Кондратьевна громко вздыхает:
– Проклянда не проклянда, а зустречь прогерсу, девушки, нету никаких препятствий. Это не сглаз. Иропланы летают, машины под носом шмыгают, поезда дудолят… Белый свет иным делается.
– …В Хиросиме открылась Международная конференция за запрещение атомного и водородного оружия, – сообщает радио.
– Войны бы хоть не было, – говорит печально бабушка, помешивая ложкой в чугунке.
– Война от жадобы, – определяет Лампия.
Глухая Липа с мучительным сосредоточением на лице вслушивается в разговор подружек, стараясь ухватить хоть одно слово. Она даже одно ухо выпростала из-под платка и часто-часто моргает белесыми ресницами.
Бабка Лампия, мать восьмерых детей, помолчала и снова повторяет:
– Все как есть – это жадоба.
– Сдоба? – встрепенывается Липа. – У меня нонче сдоба не вышла, село тесто-то…
Старушки всплескивают руками и дружно промокают уголками платков скорые на слезы глаза.
Бабушка утирает потное лицо и наклоняется к Липе:
– Дрожжи, подружка, нонче не те…
– Не те, ох не те, – кивает благодарно Липа. – Раньше, бывало, поставишь квашню – да за ночь раза три и встанешь. Тесто-то вытирает, выпирает…
– У меня на действительной средний, – серьезничает враз Лампия. – На побывке сказывал, оружье сейчас наше и ихне шибко забойное, крепкое. Ежели забойство како начнется, не приведи господь! Вся земля перешевырнется. Нет, не врут церковны книги-то…
Бабушка вышла и возвращается с миской квашеной капусты.
– Лягушка испугала, окаянная. Как она в сени забралась? Я – свет, а она сидит на краю бочки и пучит на меня глазищи. Серая вся такая, ровно мышь. Видно, быть дождю.
– Вестей жди, Матвеевна. Лягушка к добрым вестям.
– Слава богу, коли так. Давайте, девки, к столу, вечерять будем. Капуста, не знаю, кака вышла, рассолу что-то маловато…
– Хоть капустушка не клубиста, а я девушка грудиста, – оживляется бабка Калина.
– Была, да сплыла, – говорит Кондратьевна.

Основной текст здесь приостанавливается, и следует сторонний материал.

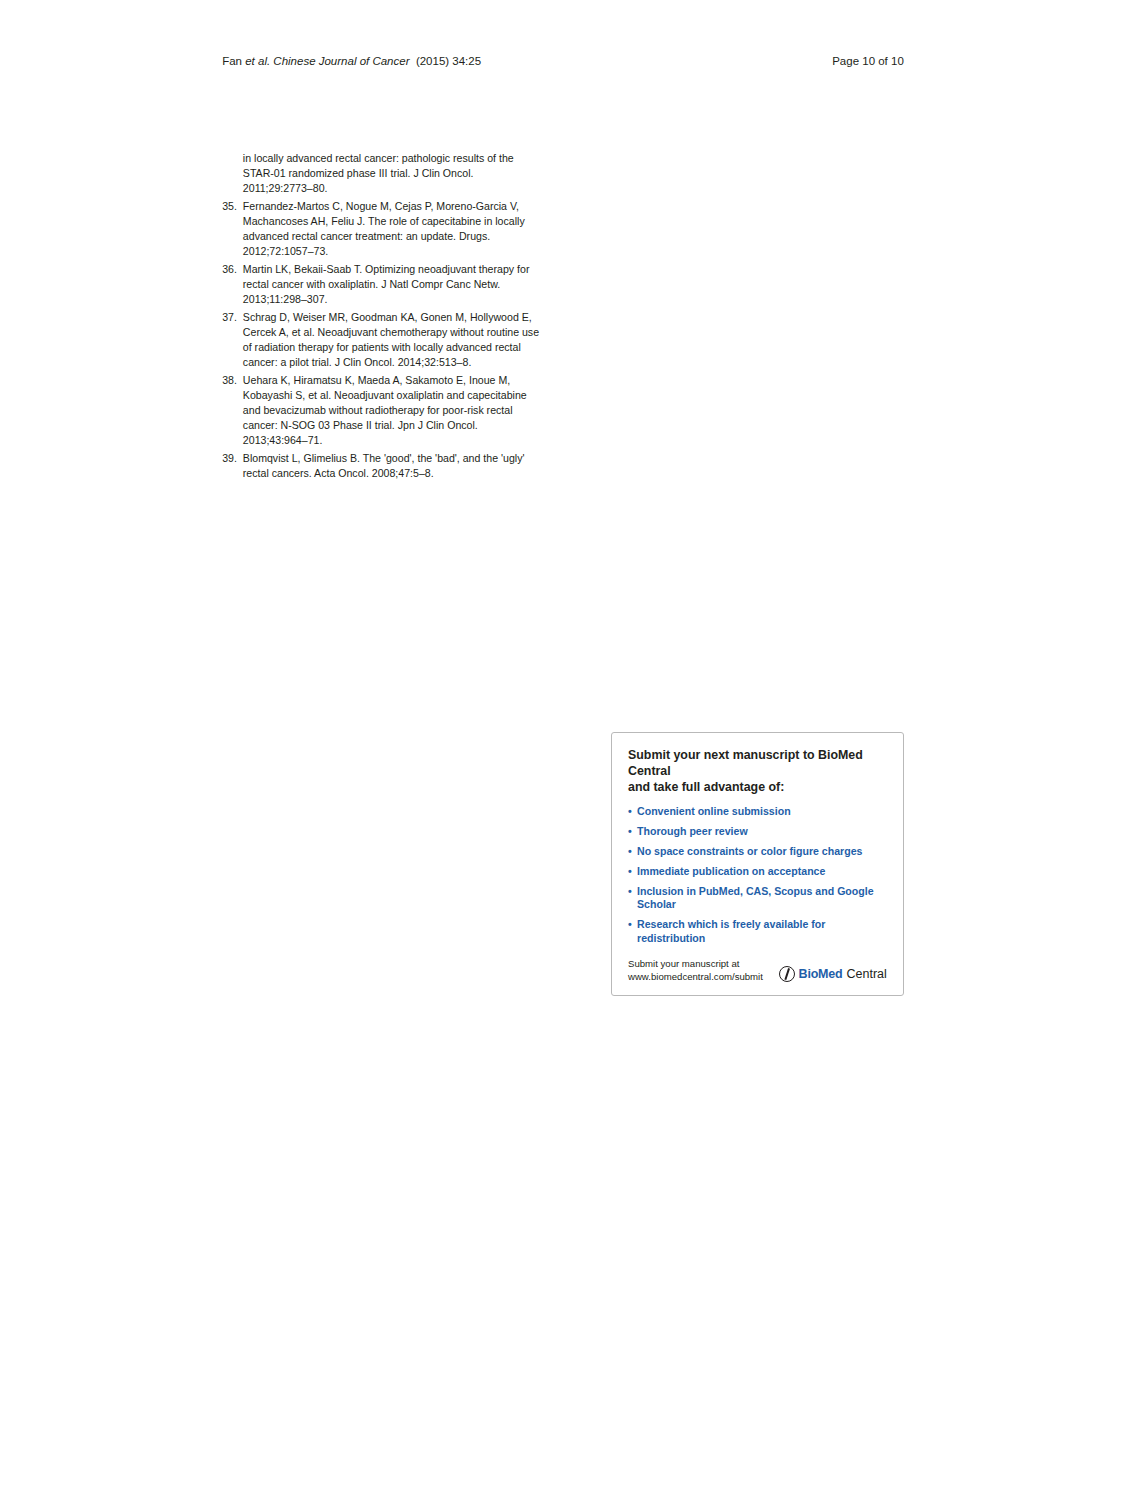Fan et al. Chinese Journal of Cancer (2015) 34:25
Page 10 of 10
in locally advanced rectal cancer: pathologic results of the STAR-01 randomized phase III trial. J Clin Oncol. 2011;29:2773–80.
35. Fernandez-Martos C, Nogue M, Cejas P, Moreno-Garcia V, Machancoses AH, Feliu J. The role of capecitabine in locally advanced rectal cancer treatment: an update. Drugs. 2012;72:1057–73.
36. Martin LK, Bekaii-Saab T. Optimizing neoadjuvant therapy for rectal cancer with oxaliplatin. J Natl Compr Canc Netw. 2013;11:298–307.
37. Schrag D, Weiser MR, Goodman KA, Gonen M, Hollywood E, Cercek A, et al. Neoadjuvant chemotherapy without routine use of radiation therapy for patients with locally advanced rectal cancer: a pilot trial. J Clin Oncol. 2014;32:513–8.
38. Uehara K, Hiramatsu K, Maeda A, Sakamoto E, Inoue M, Kobayashi S, et al. Neoadjuvant oxaliplatin and capecitabine and bevacizumab without radiotherapy for poor-risk rectal cancer: N-SOG 03 Phase II trial. Jpn J Clin Oncol. 2013;43:964–71.
39. Blomqvist L, Glimelius B. The 'good', the 'bad', and the 'ugly' rectal cancers. Acta Oncol. 2008;47:5–8.
Submit your next manuscript to BioMed Central
and take full advantage of:
Convenient online submission
Thorough peer review
No space constraints or color figure charges
Immediate publication on acceptance
Inclusion in PubMed, CAS, Scopus and Google Scholar
Research which is freely available for redistribution
Submit your manuscript at
www.biomedcentral.com/submit
BioMed Central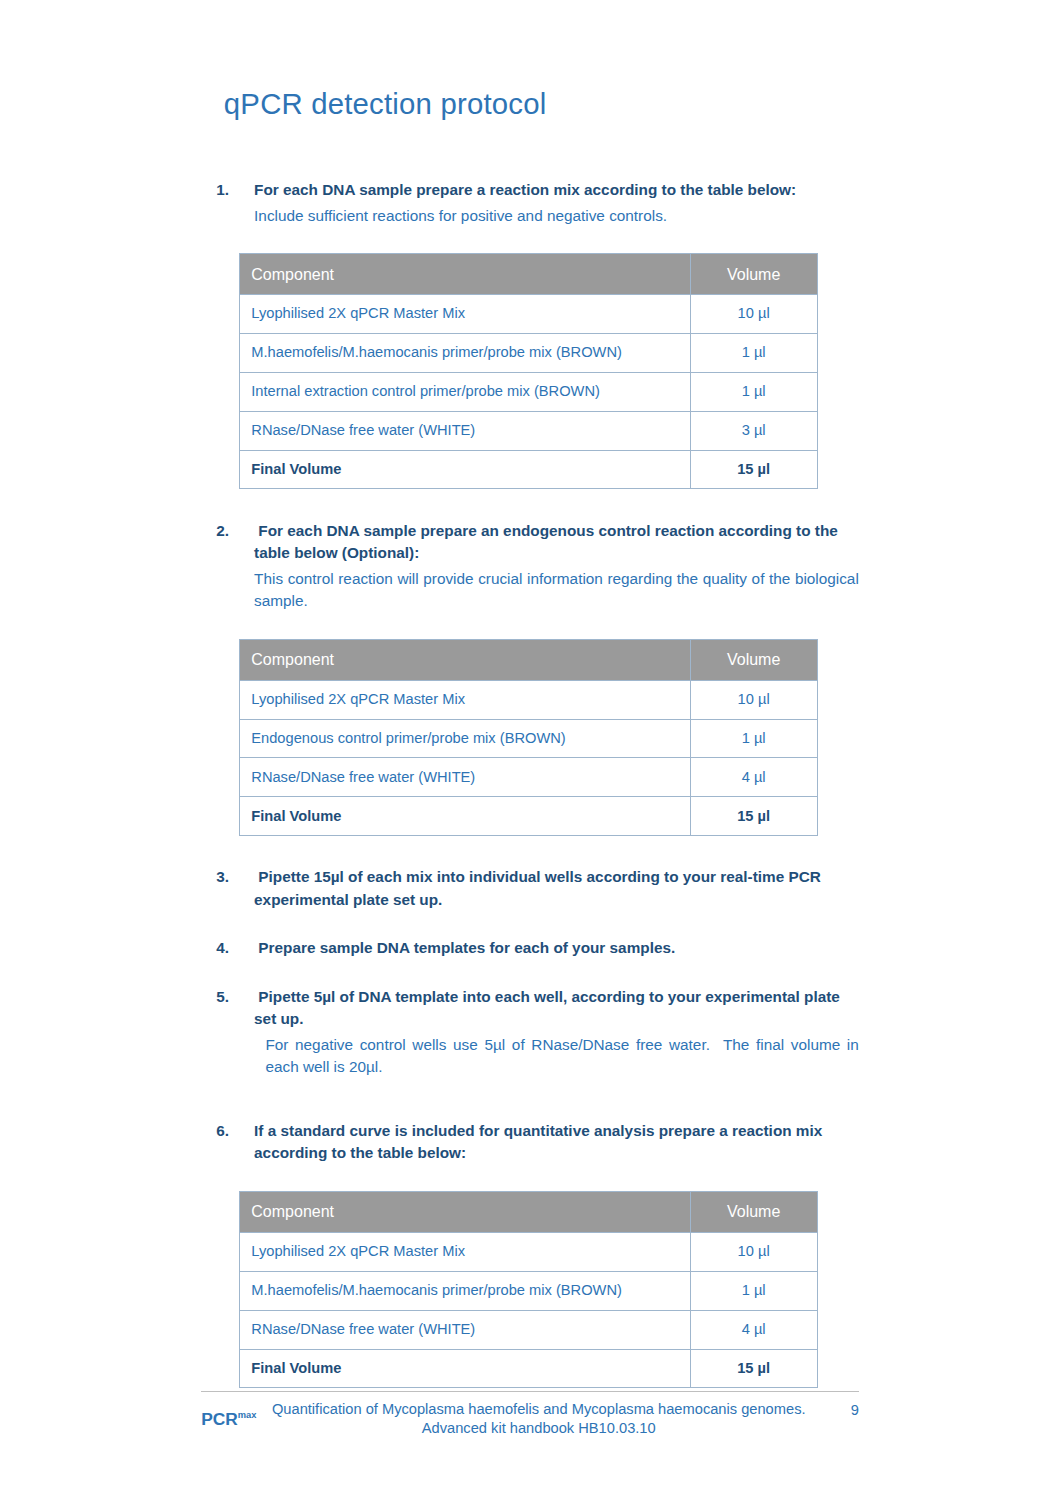qPCR detection protocol
1. For each DNA sample prepare a reaction mix according to the table below: Include sufficient reactions for positive and negative controls.
| Component | Volume |
| --- | --- |
| Lyophilised 2X qPCR Master Mix | 10 µl |
| M.haemofelis/M.haemocanis primer/probe mix (BROWN) | 1 µl |
| Internal extraction control primer/probe mix (BROWN) | 1 µl |
| RNase/DNase free water (WHITE) | 3 µl |
| Final Volume | 15 µl |
2. For each DNA sample prepare an endogenous control reaction according to the table below (Optional): This control reaction will provide crucial information regarding the quality of the biological sample.
| Component | Volume |
| --- | --- |
| Lyophilised 2X qPCR Master Mix | 10 µl |
| Endogenous control primer/probe mix (BROWN) | 1 µl |
| RNase/DNase free water (WHITE) | 4 µl |
| Final Volume | 15 µl |
3. Pipette 15µl of each mix into individual wells according to your real-time PCR experimental plate set up.
4. Prepare sample DNA templates for each of your samples.
5. Pipette 5µl of DNA template into each well, according to your experimental plate set up. For negative control wells use 5µl of RNase/DNase free water. The final volume in each well is 20µl.
6. If a standard curve is included for quantitative analysis prepare a reaction mix according to the table below:
| Component | Volume |
| --- | --- |
| Lyophilised 2X qPCR Master Mix | 10 µl |
| M.haemofelis/M.haemocanis primer/probe mix (BROWN) | 1 µl |
| RNase/DNase free water (WHITE) | 4 µl |
| Final Volume | 15 µl |
PCRmax
Quantification of Mycoplasma haemofelis and Mycoplasma haemocanis genomes.
Advanced kit handbook HB10.03.10
Published Date: 09/11/2017
9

– Девки нонче пошли все каки-то худосочны, ни грудей, ни заду. Посмотришь и подумаешь: чем родить-то будешь, чем кормить? Доска доской… – Лампия смотрит на меня, однако не стесняется, продолжает: – Не хвалясь, скажу, я в молодости при теле была…
– Тити по пуду – работать не буду! – вставляет со смехом Калина.
– А ну тя! Так скажу: первых пятерых в печи русской рожала. Протопишь, бывало, до сухоты, постелешь соломку, да и сама туда – нырь. А оттуда принимай только дитятку. Потом уж запретили, в больницу везли. А в печи бабе легче рожать, легче… Э-эх, а муженек-то у меня был! Не совру, меня не обижал, не знаю такого случая, чтоб на совместной лежанке спиной ко мне поворачивался…
Мне интересно, я приоткрываю даже рот, но бабушка моя начеку:
– Хватит болтать, что было – быльем поросло, пусть молодые рожают. Кондратьевна, доставай из буфета чашки, горошница уж вся испукалась в печи – каша одна.
Дверь осторожно скрипит.
– Матвеевна, это я. – Из темноты показывается востренький нос Глазливой.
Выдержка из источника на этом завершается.